Most people who have been involved in traditional cryptocurrencies are accustomed to trading one Bitcoin for another in much the same way that you would go to a store and hand somebody a $20 bill in order to pay for $5 worth of items, fully expecting to get $15 in change. It's a little bit different when you start talking about digital assets because every single one of them is unique. As such, they cannot be traded. However, they can be purchased. Every asset is connected to something that has value in the real world. As a direct result, they can all be purchased and sold. Whether you choose to do that using cryptocurrency or tangible dollars is up to you.

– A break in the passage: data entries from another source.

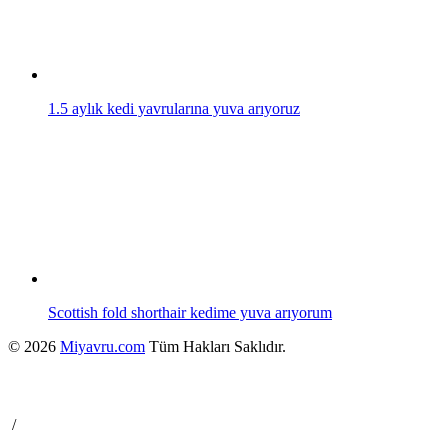
1.5 aylık kedi yavrularına yuva arıyoruz
Scottish fold shorthair kedime yuva arıyorum
© 2026
Miyavru.com
Tüm Hakları Saklıdır.
/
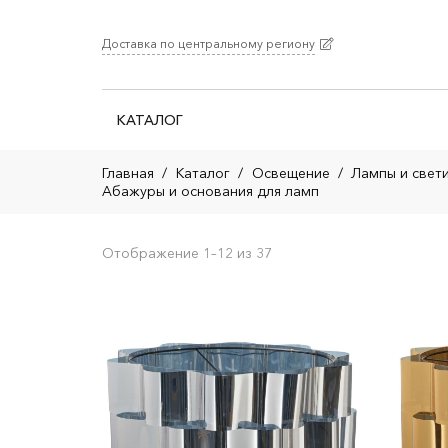
Доставка по центральному региону
КАТАЛОГ
Главная
/
Каталог
/
Освещение
/
Лампы и свет
Абажуры и основания для ламп
Отображение 1–12 из 37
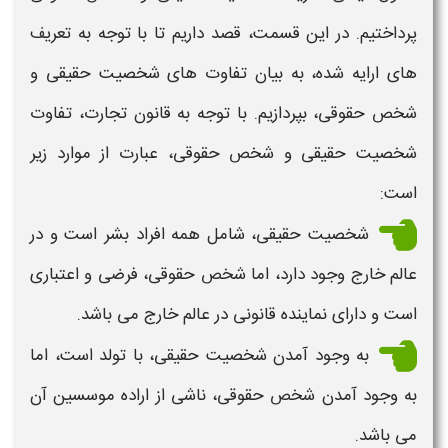
پرداختیم. در این قسمت، قصد داریم تا با توجه به
تعریف
های ارایه شده، به بیان تفاوت های
شخصیت حقیقی و
شخص حقوقی
، بپردازیم. با توجه به قانون تجارت، تفاوت
شخصیت حقیقی و شخص حقوقی
، عبارت از موارد زیر
است:
شخصیت
حقیقی
، شامل همه افراد بشر است و در
عالم خارج وجود دارد، اما
شخص حقوقی
، فرضی و اعتباری
است و دارای نماینده قانونی در عالم خارج می باشد.
به وجود آمدن
شخصیت حقیقی
، با تولد است، اما
به وجود آمدن
شخص حقوقی
، ناشی از اراده موسسین آن
می باشد.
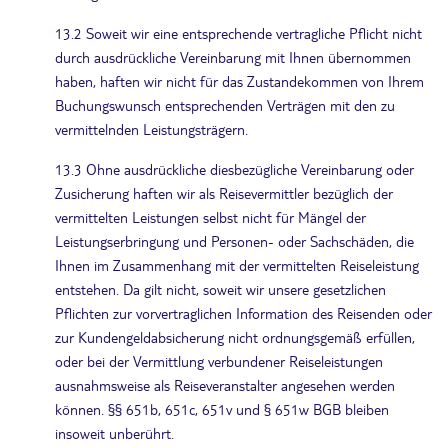
13.2 Soweit wir eine entsprechende vertragliche Pflicht nicht
durch ausdrückliche Vereinbarung mit Ihnen übernommen
haben, haften wir nicht für das Zustandekommen von Ihrem
Buchungswunsch entsprechenden Verträgen mit den zu
vermittelnden Leistungsträgern.
13.3 Ohne ausdrückliche diesbezügliche Vereinbarung oder
Zusicherung haften wir als Reisevermittler bezüglich der
vermittelten Leistungen selbst nicht für Mängel der
Leistungserbringung und Personen- oder Sachschäden, die
Ihnen im Zusammenhang mit der vermittelten Reiseleistung
entstehen. Da gilt nicht, soweit wir unsere gesetzlichen
Pflichten zur vorvertraglichen Information des Reisenden oder
zur Kundengeldabsicherung nicht ordnungsgemäß erfüllen,
oder bei der Vermittlung verbundener Reiseleistungen
ausnahmsweise als Reiseveranstalter angesehen werden
können. §§ 651b, 651c, 651v und § 651w BGB bleiben
insoweit unberührt.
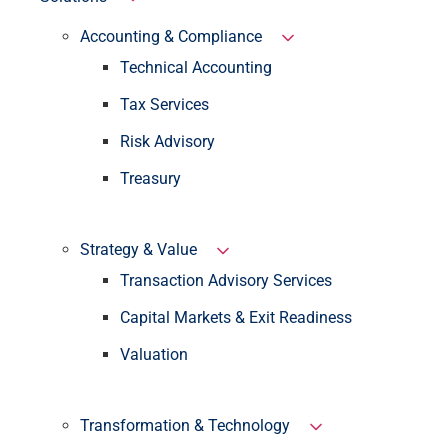
Accounting & Compliance
Technical Accounting
Tax Services
Risk Advisory
Treasury
Strategy & Value
Transaction Advisory Services
Capital Markets & Exit Readiness
Valuation
Transformation & Technology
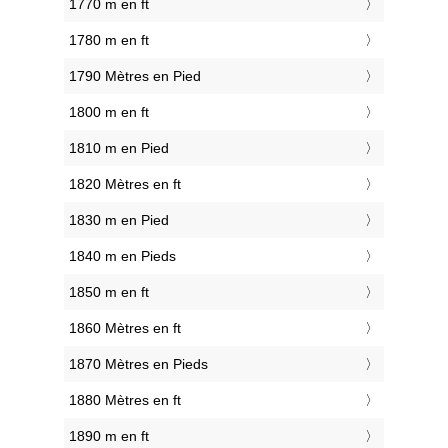
1770 m en ft
1780 m en ft
1790 Mètres en Pied
1800 m en ft
1810 m en Pied
1820 Mètres en ft
1830 m en Pied
1840 m en Pieds
1850 m en ft
1860 Mètres en ft
1870 Mètres en Pieds
1880 Mètres en ft
1890 m en ft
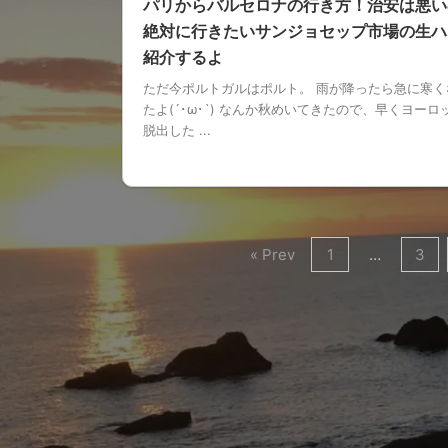
パリからバルセロナの行き方！治安は悪い
絶対に行きたいサンジョセップ市場の生ハ
紹介するよ
ただ今ポルトガルはポルト。 雨が降ったら急に寒く
たよ(´･ω･`) なんか秋めいてきたので、早くヨーロ
脱出した ...
« Prev
1
…
3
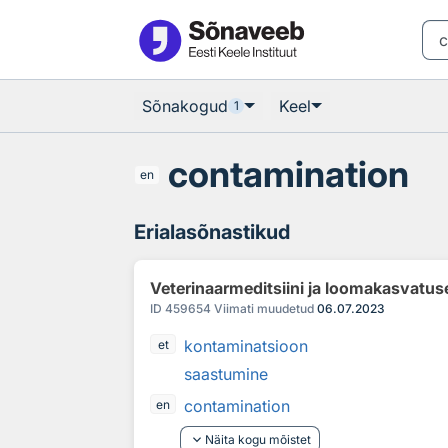
Otsingu juurde
Põhisisu juurde
Sõnakogud
Keel
1
contamination
en
Erialasõnastikud
Veterinaarmeditsiini ja loomakasvatus
ID
459654
Viimati muudetud
06.07.2023
kontaminatsioon
et
saastumine
contamination
en
keyboard_arrow_down
Näita kogu mõistet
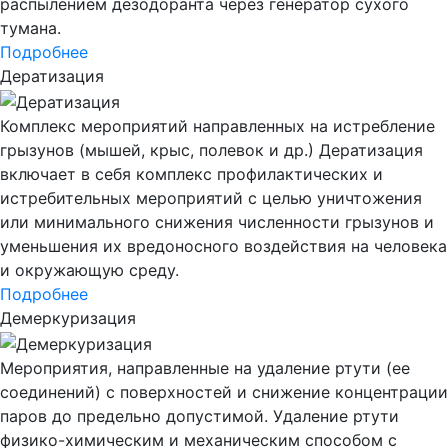
распылением дезодоранта через генератор сухого
тумана.
Подробнее
Дератизация
Комплекс мероприятий направленных на истребление
грызунов (мышей, крыс, полевок и др.) Дератизация
включает в себя комплекс профилактических и
истребительных мероприятий с целью уничтожения
или минимального снижения численности грызунов и
уменьшения их вредоносного воздействия на человека
и окружающую среду.
Подробнее
Демеркуризация
Мероприятия, направленные на удаление ртути (ее
соединений) с поверхностей и снижение концентрации
паров до предельно допустимой. Удаление ртути
физико-химическим и механическим способом с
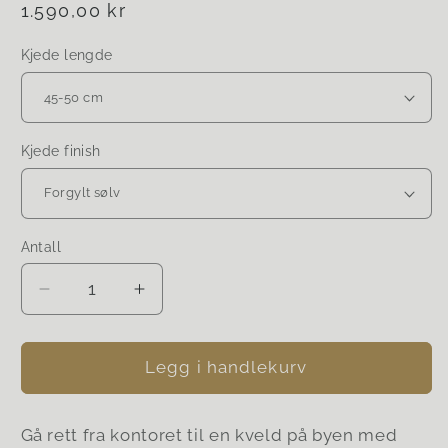
Vanlig
1.590,00 kr
pris
Kjede lengde
Kjede finish
Antall
Senk
Øk
antallet
antallet
for
for
Magnolia
Magnolia
Legg i handlekurv
classic
classic
necklace
necklace
Gå rett fra kontoret til en kveld på byen med
in
in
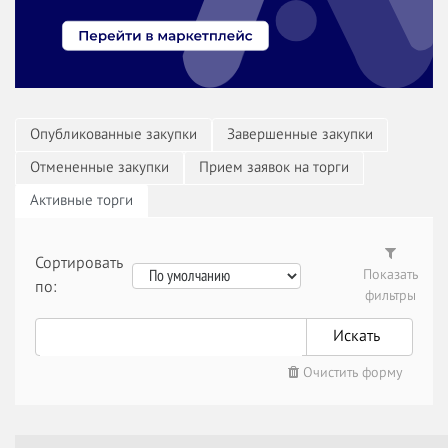
Опубликованные закупки
Завершенные закупки
Отмененные закупки
Прием заявок на торги
Активные торги
Сортировать
Показать
по:
фильтры
Искать
Очистить форму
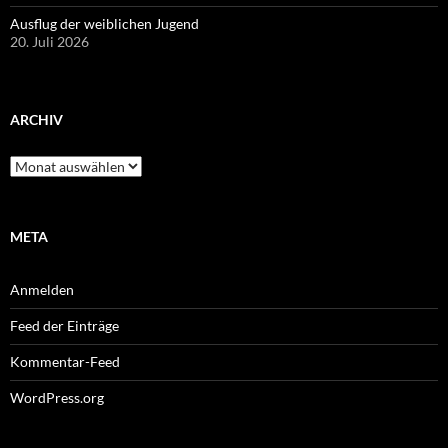
Ausflug der weiblichen Jugend
20. Juli 2026
ARCHIV
Archiv
META
Anmelden
Feed der Einträge
Kommentar-Feed
WordPress.org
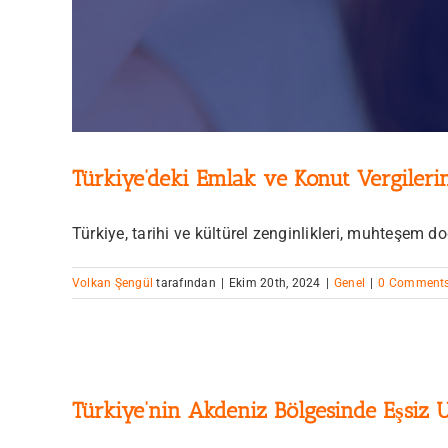
Türkiye’deki Emlak ve Konut Vergileri
Türkiye, tarihi ve kültürel zenginlikleri, muhteşem doğ
Volkan Şengül
tarafından
|
Ekim 20th, 2024
|
Genel
|
0 Comment
Türkiye’nin Akdeniz Bölgesinde Eşsiz U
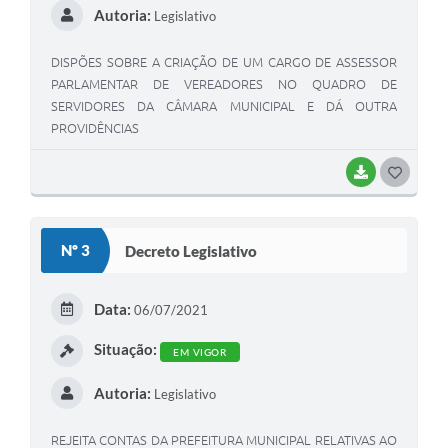
Autoria:
Legislativo
DISPÕES SOBRE A CRIAÇÃO DE UM CARGO DE ASSESSOR
PARLAMENTAR DE VEREADORES NO QUADRO DE
SERVIDORES DA CÂMARA MUNICIPAL E DÁ OUTRA
PROVIDÊNCIAS
BAIXAR
G
O
S
Nº 3
Decreto Legislativo
T
E
Data:
06/07/2021
I
Situação:
EM VIGOR
Autoria:
Legislativo
REJEITA CONTAS DA PREFEITURA MUNICIPAL RELATIVAS AO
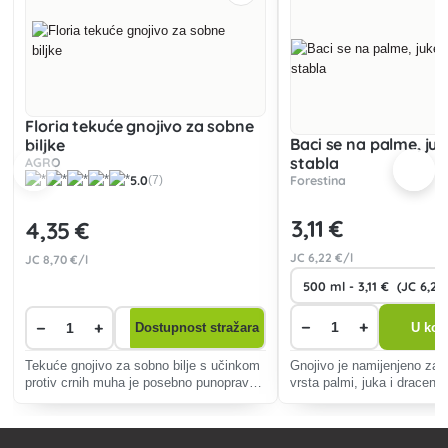
Floria tekuće gnojivo za sobne
Baci se na palme, ju
biljke
stabla
AGRO
5.0
Forestina
(7)
3
,11 €
4
,35 €
JC
6
,22 €/l
JC
8
,70 €/l
−
+
−
+
U koš
Dostupnost stražara
Tekuće gnojivo za sobno bilje s učinkom
Gnojivo je namijenjeno za 
protiv crnih muha je posebno punopravno
vrsta palmi, juka i dracena.
gnojivo za sve vrste sobnog bilja.
Poboljšava cjelokupnu vitalnost biljaka i
povećava njihovu otpornost na bolesti i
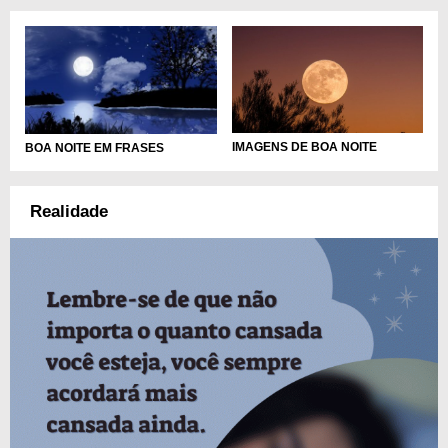
IMAGENS DE BOA NOITE
BOA NOITE EM FRASES
Realidade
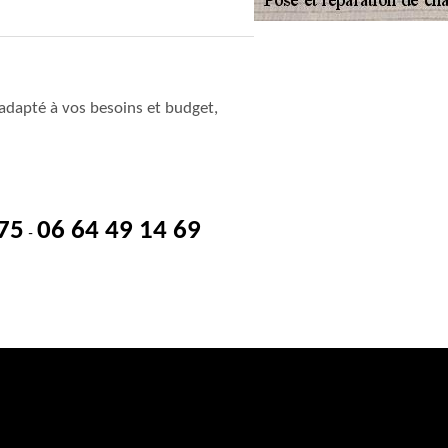
adapté à vos besoins et budget,
 75
06 64 49 14 69
-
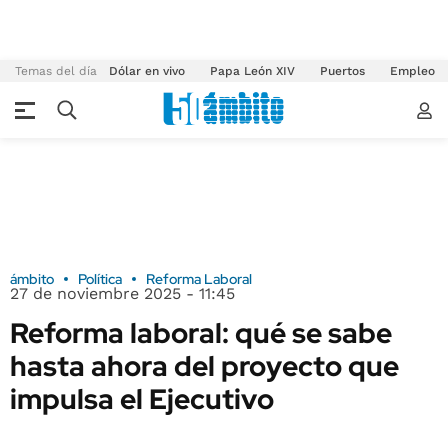
Temas del día
Dólar en vivo
Papa León XIV
Puertos
Empleo
ámbito
Política
Reforma Laboral
27 de noviembre 2025 - 11:45
Reforma laboral: qué se sabe
hasta ahora del proyecto que
impulsa el Ejecutivo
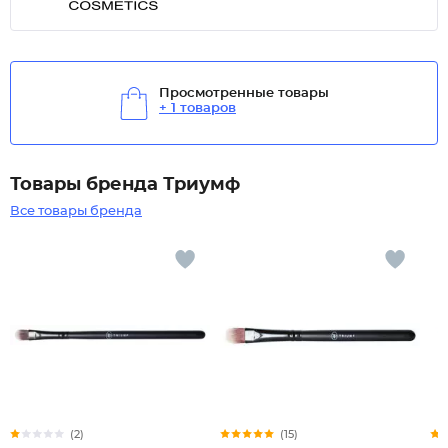
Просмотренные товары
+ 1 товаров
Товары бренда Триумф
Все товары бренда
(2)
(15)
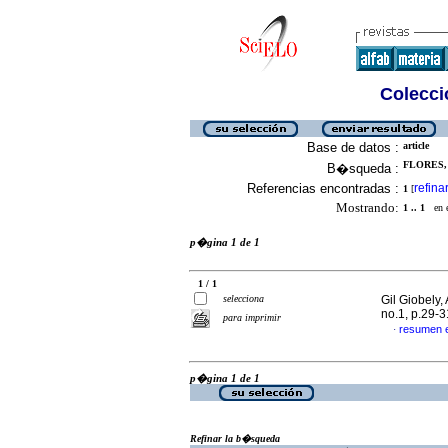
Colecció
Base de datos :
article
FLORES, 
B�squeda :
Referencias encontradas :
refina
1
[
Mostrando:
1 .. 1
en el
p�gina 1 de 1
1 / 1
selecciona
Gil Giobely, 
no.1, p.29-
para imprimir
resumen 
·
p�gina 1 de 1
Refinar la b�squeda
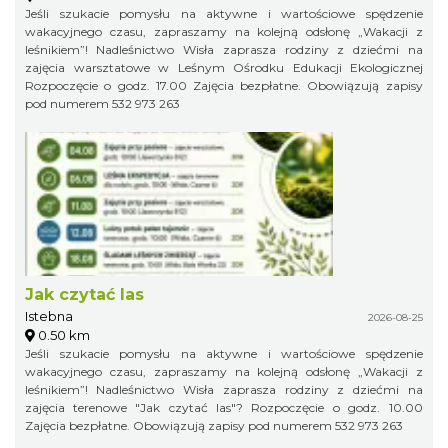
Jeśli szukacie pomysłu na aktywne i wartościowe spędzenie
wakacyjnego czasu, zapraszamy na kolejną odsłonę „Wakacji z
leśnikiem”! Nadleśnictwo Wisła zaprasza rodziny z dziećmi na
zajęcia warsztatowe w Leśnym Ośrodku Edukacji Ekologicznej
Rozpoczęcie o godz. 17.00 Zajęcia bezpłatne. Obowiązują zapisy
pod numerem 532 973 263
Jak czytać las
Istebna
2026-08-25
0.50 km
Jeśli szukacie pomysłu na aktywne i wartościowe spędzenie
wakacyjnego czasu, zapraszamy na kolejną odsłonę „Wakacji z
leśnikiem”! Nadleśnictwo Wisła zaprasza rodziny z dziećmi na
zajęcia terenowe "Jak czytać las"? Rozpoczęcie o godz. 10.00
Zajęcia bezpłatne. Obowiązują zapisy pod numerem 532 973 263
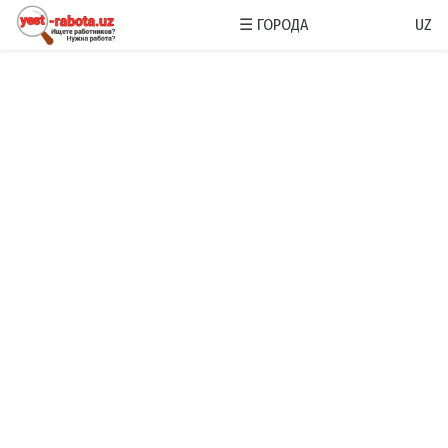
☰
ГОРОДА
UZ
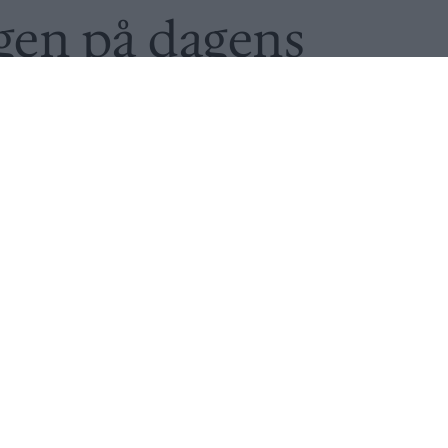
gen på dagens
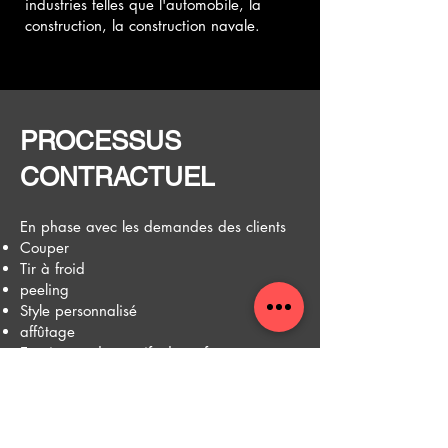
industries telles que l'automobile, la
construction, la construction navale.
PROCESSUS
CONTRACTUEL
En phase avec les demandes des clients
Couper
Tir à froid
peeling
Style personnalisé
affûtage
Essais non destructifs de surface et
d'intérieur
Emballage spécial
De telles opérations sont réalisées par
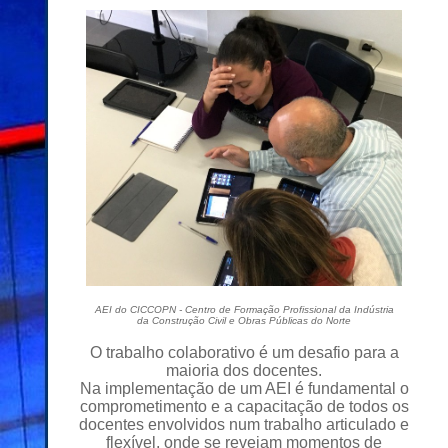
AEI do CICCOPN - Centro de Formação Profissional da Indústria
da Construção Civil e Obras Públicas do Norte
O trabalho colaborativo é um desafio para a
maioria dos docentes.
Na implementação de um AEI é fundamental o
comprometimento e a capacitação de todos os
docentes envolvidos num trabalho articulado e
flexível, onde se revejam momentos de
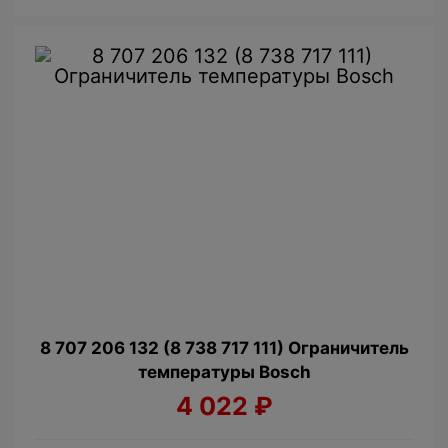
8 707 206 132 (8 738 717 111) Ограничитель
температуры Bosch
4 022
₽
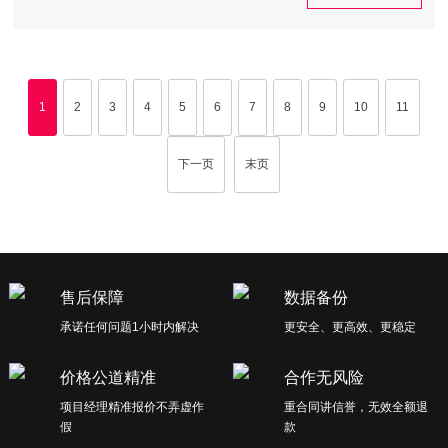
1
2
3
4
5
6
7
8
9
10
11
下一页
末页
售后保障
数据备份
承诺任何问题1小时内解决
更安全、更高效、更稳定
价格公道精准
合作无风险
项目经理精准报价不弄虚作
重合同讲信誉，无效全额退
假
款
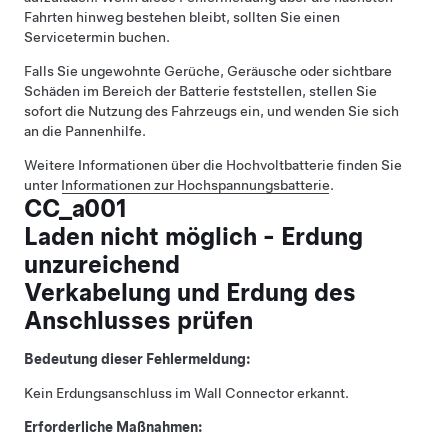
Fahrten hinweg bestehen bleibt, sollten Sie einen
Servicetermin buchen.
Falls Sie ungewohnte Gerüche, Geräusche oder sichtbare
Schäden im Bereich der Batterie feststellen, stellen Sie
sofort die Nutzung des Fahrzeugs ein, und wenden Sie sich
an die Pannenhilfe.
Weitere Informationen über die Hochvoltbatterie finden Sie
unter
Informationen zur Hochspannungsbatterie
.
CC_a001
Laden nicht möglich - Erdung
unzureichend
Verkabelung und Erdung des
Anschlusses prüfen
Bedeutung dieser Fehlermeldung:
Kein Erdungsanschluss im Wall Connector erkannt.
Erforderliche Maßnahmen:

Think back to the example where you have purchased a piece of real estate using a digital asset such as this. You can't simply trade that particular asset for another one because you're talking about two distinctly different assets that are worth different amounts of money. That being said, you are directly connected to that piece of real estate and you have the right to sell the asset in question if you so choose. By the same token, you can choose to buy one that another individual is willing to sell. The one thing you cannot do is simply trade them across the board, one for the other. Remember, they are not dollars. They are digital representations of real-world assets.

Real-World Examples
The real estate example has been used extensively. These digital place holders can also be used for other things. As a matter of fact, they are routinely used as digital representations of artwork or other collectibles. Imagine buying an expensive painting and wanting to know that the painting in question has been authenticated to be original. One way to accomplish that is to purchase an asset that is directly connected to it. Its entire history can be looked up in a matter of seconds and it is automatically authenticated through the vetting process that goes along with minting the digital asset itself. As a result, it has become an immensely popular way of ensuring the validity of all types of collectibles.

NFTs may still be a mystery to some. However, they are becoming more popular around the globe. In fact, there is every chance that they will one day replace traditional contracts. In the process, they are slowly changing the way people do business.